(Selected extract)
Flashback: Remember when the media loved Assange?

dcnf-2Phillip Stucky, DCNF

The media rejected Wikileaks founder Julian Assange for publishing hacked emails allegedly from the Clinton campaign, but it wasn’t long ago that liberal journalists praised Assange as a “patriot” for revealing Bush administration secrets.

Photo source: Ted.com
Photo source: Ted.com

Vox Editor-in-Chief and columnist for The Washington Post Ezra Klein defended Assange and whistleblower Edward Snowden throughout several posts in 2013 before changing his stance just three years later.

Klein quoted President Barack Obama when he said that U.S. security is handled “with open debate and democratic process.”  “If that’s so, then Edward Snowden should be hailed as a hero. There’s simply no doubt that his leaks led to more open debate and more democratic process than would’ve existed otherwise,” Klein wrote in a piece published in August, 2013, under the title, “Edward Snowden, patriot.”

“Assange isn’t whistleblowing or leaking,” Klein wrote. “Both of those are targeted acts focused on an identified wrongdoing or event. He’s simply taking the private and making it public, with relatively little in the way of discrimination.”

Klein himself appeared in the leaked emails, in which staffers of the Clinton campaign identified Klein as a potential “attack dog” for the campaign to use in order to keep other journalists in line.

“I think that person, the degree to which they exist, is Ezra Klein. And we can do it with him today,” Jennifer Palmieri wrote to senior advisor Cheryl Mills in a leaked email.

Klein’s perspective appears to have changed, as the columnist asks why Assange hates Clinton in an October, 2016, article published in Vox. “So what’s going on? Why does it seem like WikiLeaks hates Clinton so much?”

“In recent months, the WikiLeaks Twitter feed has started to look more like the stream of an opposition research firm working mainly to undermine Hillary Clinton than the updates of a non-partisan platform for whistleblowers,” Robert Mackey wrote in The Intercept.

Klein’s assertion that Russia could be behind the Clinton leaks comes from the simple idea that Trump wasn’t harmed from any of the Wikileaks releases. “Trump has his secrets — like, say, his tax returns — yet WikiLeaks isn’t publishing those,” Klein argued.

“So where is WikiLeaks’ information coming from? Is it from Russia, which seems to have been responsible for the DNC hack? And if it is, what’s the nature of the Russia-WikiLeaks connection,” Klein asked, before acknowledging that actually proving the Russian allegations would prove incredibly difficult.

“But the fact that they even have to be asked at all raises troubling questions about the role WikiLeaks is playing in the US election,” Klein asserts.
(End Selected extract)
(Given entries)
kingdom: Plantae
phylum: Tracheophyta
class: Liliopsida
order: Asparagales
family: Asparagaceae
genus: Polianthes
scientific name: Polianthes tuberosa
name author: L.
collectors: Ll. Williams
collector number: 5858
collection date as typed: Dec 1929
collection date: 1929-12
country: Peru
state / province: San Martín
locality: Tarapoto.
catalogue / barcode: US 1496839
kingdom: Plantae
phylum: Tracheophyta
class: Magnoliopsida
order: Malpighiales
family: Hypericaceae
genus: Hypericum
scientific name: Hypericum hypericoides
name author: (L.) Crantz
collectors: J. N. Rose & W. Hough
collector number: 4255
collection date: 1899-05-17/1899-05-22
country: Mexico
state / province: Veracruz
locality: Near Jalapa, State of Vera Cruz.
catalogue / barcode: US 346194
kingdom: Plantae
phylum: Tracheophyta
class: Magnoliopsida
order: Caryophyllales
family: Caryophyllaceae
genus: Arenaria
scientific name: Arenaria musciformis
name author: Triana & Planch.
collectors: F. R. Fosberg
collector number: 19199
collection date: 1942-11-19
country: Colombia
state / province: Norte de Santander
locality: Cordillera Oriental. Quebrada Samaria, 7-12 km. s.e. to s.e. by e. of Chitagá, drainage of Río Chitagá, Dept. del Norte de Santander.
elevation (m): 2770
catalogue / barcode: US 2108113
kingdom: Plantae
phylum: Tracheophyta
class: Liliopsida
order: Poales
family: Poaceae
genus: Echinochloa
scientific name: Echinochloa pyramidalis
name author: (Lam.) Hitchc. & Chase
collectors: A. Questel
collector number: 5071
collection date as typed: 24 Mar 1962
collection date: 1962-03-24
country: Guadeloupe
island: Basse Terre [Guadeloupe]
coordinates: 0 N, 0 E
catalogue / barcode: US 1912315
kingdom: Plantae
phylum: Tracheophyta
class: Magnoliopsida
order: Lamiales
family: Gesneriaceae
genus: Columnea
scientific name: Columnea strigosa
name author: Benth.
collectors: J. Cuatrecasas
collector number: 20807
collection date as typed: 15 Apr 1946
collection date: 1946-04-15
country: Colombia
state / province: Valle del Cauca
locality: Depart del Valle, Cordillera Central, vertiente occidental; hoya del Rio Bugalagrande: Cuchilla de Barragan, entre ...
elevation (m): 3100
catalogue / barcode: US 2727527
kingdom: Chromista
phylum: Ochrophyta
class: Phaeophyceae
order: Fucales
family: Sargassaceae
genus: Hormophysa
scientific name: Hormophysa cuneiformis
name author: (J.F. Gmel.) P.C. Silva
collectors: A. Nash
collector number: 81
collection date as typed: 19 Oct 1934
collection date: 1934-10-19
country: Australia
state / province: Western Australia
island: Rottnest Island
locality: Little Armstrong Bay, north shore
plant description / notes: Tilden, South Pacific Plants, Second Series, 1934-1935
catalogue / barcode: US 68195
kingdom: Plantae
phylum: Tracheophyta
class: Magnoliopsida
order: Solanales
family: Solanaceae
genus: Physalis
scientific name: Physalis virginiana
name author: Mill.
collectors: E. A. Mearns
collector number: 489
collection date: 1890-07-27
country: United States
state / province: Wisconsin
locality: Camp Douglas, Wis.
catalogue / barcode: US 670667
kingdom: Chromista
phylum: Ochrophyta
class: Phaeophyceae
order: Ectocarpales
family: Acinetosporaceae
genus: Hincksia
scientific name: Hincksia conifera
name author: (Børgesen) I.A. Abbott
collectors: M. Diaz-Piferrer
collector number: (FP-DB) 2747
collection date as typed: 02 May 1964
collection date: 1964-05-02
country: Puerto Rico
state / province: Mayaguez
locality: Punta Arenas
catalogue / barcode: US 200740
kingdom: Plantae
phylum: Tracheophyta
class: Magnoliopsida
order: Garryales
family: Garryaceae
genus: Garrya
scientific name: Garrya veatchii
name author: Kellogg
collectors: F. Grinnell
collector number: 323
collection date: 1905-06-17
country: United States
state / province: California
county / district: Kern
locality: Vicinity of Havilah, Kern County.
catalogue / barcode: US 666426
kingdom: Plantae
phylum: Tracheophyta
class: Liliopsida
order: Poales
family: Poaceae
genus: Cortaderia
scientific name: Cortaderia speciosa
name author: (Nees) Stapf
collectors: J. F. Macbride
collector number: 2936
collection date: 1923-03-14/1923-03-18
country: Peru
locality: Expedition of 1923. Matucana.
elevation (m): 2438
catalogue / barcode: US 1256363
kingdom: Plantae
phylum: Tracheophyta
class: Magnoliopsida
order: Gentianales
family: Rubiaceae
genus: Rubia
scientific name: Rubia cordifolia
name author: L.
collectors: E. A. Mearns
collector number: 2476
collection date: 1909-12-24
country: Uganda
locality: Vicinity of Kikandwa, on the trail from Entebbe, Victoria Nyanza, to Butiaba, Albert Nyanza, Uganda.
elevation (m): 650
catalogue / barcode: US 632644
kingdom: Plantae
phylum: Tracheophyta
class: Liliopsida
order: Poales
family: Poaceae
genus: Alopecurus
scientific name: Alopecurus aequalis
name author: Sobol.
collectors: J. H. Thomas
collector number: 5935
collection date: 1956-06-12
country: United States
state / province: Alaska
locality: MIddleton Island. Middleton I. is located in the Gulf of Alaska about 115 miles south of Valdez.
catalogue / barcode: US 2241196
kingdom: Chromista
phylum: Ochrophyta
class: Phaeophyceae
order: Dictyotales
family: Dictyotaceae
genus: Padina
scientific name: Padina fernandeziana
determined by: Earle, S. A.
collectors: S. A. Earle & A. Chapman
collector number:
(End Given entries)
→ **Activity 1**: In the article about the media and Julian Assange, what title did Ezra Klein's August 2013 piece carry?
→ **Activity 2**: Write the next part of the article about the media and Julian Assange, picking up after its last sentence.
The stored data is separate material and is not part of the article about the media and Julian Assange.

→ **Exercise response 1**: "Edward Snowden, patriot."

→ **Exercise response 2**:
Klein was hardly the only journalist that supported Assange when he revealed Bush-era secrets. The New York Times published a glowing review of the man willing to brave the ire of the most powerful nation of the world to bring truth to the masses.

“The reporters came to think of Assange as smart and well educated, extremely adept technologically but arrogant, thin-skinned, conspiratorial and oddly credulous,” The Times reported in a glowing 2011 article. “At lunch one day in The Guardian’s cafeteria, Assange recounted with an air of great conviction a story about the archive in Germany that contains the files of the former Communist secret police, the Stasi.”

The hard-hitting news featured Assange’s youthfulness as well, “Schmitt told me that for all Assange’s bombast and dark conspiracy theories, he had a bit of Peter Pan in him,” the article said.

“One night, when they were all walking down the street after dinner, Assange suddenly started skipping ahead of the group. Schmitt and Goetz stared, speechless. Then, just as suddenly, Assange stopped, got back in step with them and returned to the conversation he had interrupted.”

The Times printed an August, 2016, Associated Press article published by Frank Augstein that noticed just how much Russia benefited from Assange’s leaks.

“Notably absent from Mr. Assange’s analysis, however, was criticism of another world power, Russia, or its president, Vladimir V. Putin, who has hardly lived up to Wikileaks’ ideal of transparency,” the article asserted.

Assange appeared to bat away such arguments by asserting that countries like Russia are a “bit player” on the global stage, and asserted that the actions of the U.S. and China are much more important to focus on due to the depth of influence the two countries have on global affairs.